Si se descubre que el criminal es uno de mis contrarios, no solo exijo justicia, sino un castigo ejemplar; si es, en cambio, uno de mis amigos, encontraré mil formas no solo de exculparlo, sino de blanquearlo. Exijo que se expulse a Rusia de todas las competiciones deportivas o culturales internacionales, pero en cambio disculpo la presencia de Israel; o a la inversa: marcho y me indigno por los crímenes israelíes, no por los rusos. Señalo el genocidio en Gaza, nunca los atentados terroristas de Hamás; o al revés. Al corrupto en el bando contrario lo lapido; al mío, lo protejo para no darles argumentos a mis rivales. Si los otros militarizan, violan derechos humanos o se pliegan a los designios de Estados Unidos, los condeno; si lo hacemos nosotros, soy capaz de justificarlo de mil maneras. Para nosotros, espíritu de cuerpo y complicidad; para ustedes: insultos, amenazas, airadas diatribas moralizantes.
Si algo caracteriza a nuestra época es esta incoherencia: frente a una situación idéntica, tomo posiciones radicalmente contrarias dependiendo de si la responsabilidad recae en mi bando o en el tuyo. Aún más que la mentira, esta perniciosa variedad de la indecencia se ha convertido en algo tan natural que ya ni siquiera sonroja a quien la practica de forma cotidiana: un día me rasgo las vestiduras porque uno de mis adversarios ha hecho esto, y a la mañana siguiente, con la misma actitud desafiante, defiendo y saludo a mi compadre que se ha comportado exactamente igual.
Vivimos -lo he escrito antes- en medio del regreso a una era teológica: en vez de plegarnos con docilidad a los disparates de la religión, creemos a ciegas en nuestras sólidas y rotundas verdades, enfrentadas en todo a las verdades de los otros, sin permitirnos el menor atisbo de duda, como si fuéramos los únicos que podemos tener la razón.

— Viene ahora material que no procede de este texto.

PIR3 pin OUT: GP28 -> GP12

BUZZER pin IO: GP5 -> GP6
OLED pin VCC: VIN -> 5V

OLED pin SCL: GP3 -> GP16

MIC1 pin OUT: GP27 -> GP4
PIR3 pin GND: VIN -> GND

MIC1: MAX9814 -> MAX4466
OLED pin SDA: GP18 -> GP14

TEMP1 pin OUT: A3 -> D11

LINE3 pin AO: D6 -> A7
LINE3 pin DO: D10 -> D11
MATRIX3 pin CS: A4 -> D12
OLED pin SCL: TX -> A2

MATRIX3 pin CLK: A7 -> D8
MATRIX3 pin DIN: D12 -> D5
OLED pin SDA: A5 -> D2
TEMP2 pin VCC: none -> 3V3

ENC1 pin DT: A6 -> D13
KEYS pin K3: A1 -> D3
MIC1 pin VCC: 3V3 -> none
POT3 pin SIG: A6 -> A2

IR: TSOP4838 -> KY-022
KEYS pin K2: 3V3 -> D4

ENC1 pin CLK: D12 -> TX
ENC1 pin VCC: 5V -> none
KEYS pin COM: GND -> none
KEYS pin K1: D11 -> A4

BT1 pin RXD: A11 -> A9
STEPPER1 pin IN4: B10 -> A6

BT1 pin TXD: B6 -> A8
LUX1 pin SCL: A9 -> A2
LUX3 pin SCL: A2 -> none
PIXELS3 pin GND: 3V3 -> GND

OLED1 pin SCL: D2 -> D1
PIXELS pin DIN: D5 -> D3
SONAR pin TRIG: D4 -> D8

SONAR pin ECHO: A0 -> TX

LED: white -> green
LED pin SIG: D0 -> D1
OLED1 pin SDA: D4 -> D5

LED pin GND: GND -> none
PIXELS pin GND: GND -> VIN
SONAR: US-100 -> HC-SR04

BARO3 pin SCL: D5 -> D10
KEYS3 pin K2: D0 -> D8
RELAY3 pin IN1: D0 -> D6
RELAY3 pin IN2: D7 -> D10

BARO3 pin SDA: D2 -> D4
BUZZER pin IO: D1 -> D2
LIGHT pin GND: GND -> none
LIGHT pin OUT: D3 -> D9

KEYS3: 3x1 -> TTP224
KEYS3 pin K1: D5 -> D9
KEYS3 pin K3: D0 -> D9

La presencia de caudillos tan atrabiliarios como desprovistos de escrúpulos -Trump como modelo global- no hace sino acentuar esta desesperada búsqueda de certezas absolutas: como lo único que importa es la propia causa, cualquier arma se vuelve válida: la exageración, el engaño y, por supuesto, la incoherencia.
Si es Felipe Calderón quien durante todo su mandato tuvo como brazo derecho a un hampón de la talla de Genaro García Luna, solo se puede concluir que no podía desconocer sus vínculos criminales con el narco; y, si en verdad no sabía o no sospechaba de él -o no quería hacerlo-, casi peor: su irresponsabilidad es mayúscula y debería pagar por ello. En cambio, si es Adán Augusto López Hernández quien tuvo una larga amistad, y luego contrató como jefe de seguridad a un mafioso como Hernán Bermúdez, uno le cree que nada sabía, y por supuesto no tiene ni que ser llamado a declarar y mucho menos renunciar a su escaño en el Senado. (En el otro bando, opera la misma lógica, solo que a la inversa).
No nos hallamos frente a un incidente aislado o un problema menor para Morena y para la presidenta Sheinbaum, sino ante lo que no puede ser sino el caso más crucial de su sexenio: Bermúdez no es un funcionario corrupto o cooptado por el narco cualquiera, sino un operador fundamental del grupo político de Tabasco al que pertenecen López Hernández, el general Audomaro Martínez Zapata, el diputado Jaime Humberto Lastra y muchos otros, hasta llegar ni más ni menos que a Andrés Manuel López Obrador. Una grieta por la que la 4T, en lo que sus miembros suelen llamar su “segundo piso”, puede implosionar, de una manera u otra: a la acertada exhibición, captura y repatriación de Bermúdez no puede seguirle el ocultamiento de sus lazos con quienes lo prohijaron, protegieron y llevaron al poder.
La cuestión es que, si la Presidenta apuesta por demostrar que sí “son diferentes” y alienta la caída de Adán Augusto y que las investigaciones conduzcan hacia el resto del grupo Tabasco, su estatura sin duda se magnificaría, pero el edificio montado en torno a la honestidad lopezobradorista se vendría abajo, con consecuencias políticas impredecibles. Pero lo contrario será, de seguro, peor: continuar amparando a López Hernández y su grupo se convertirá en la mayor muestra de incoherencia para una Presidenta que día a día intenta construir su imagen a partir de ella.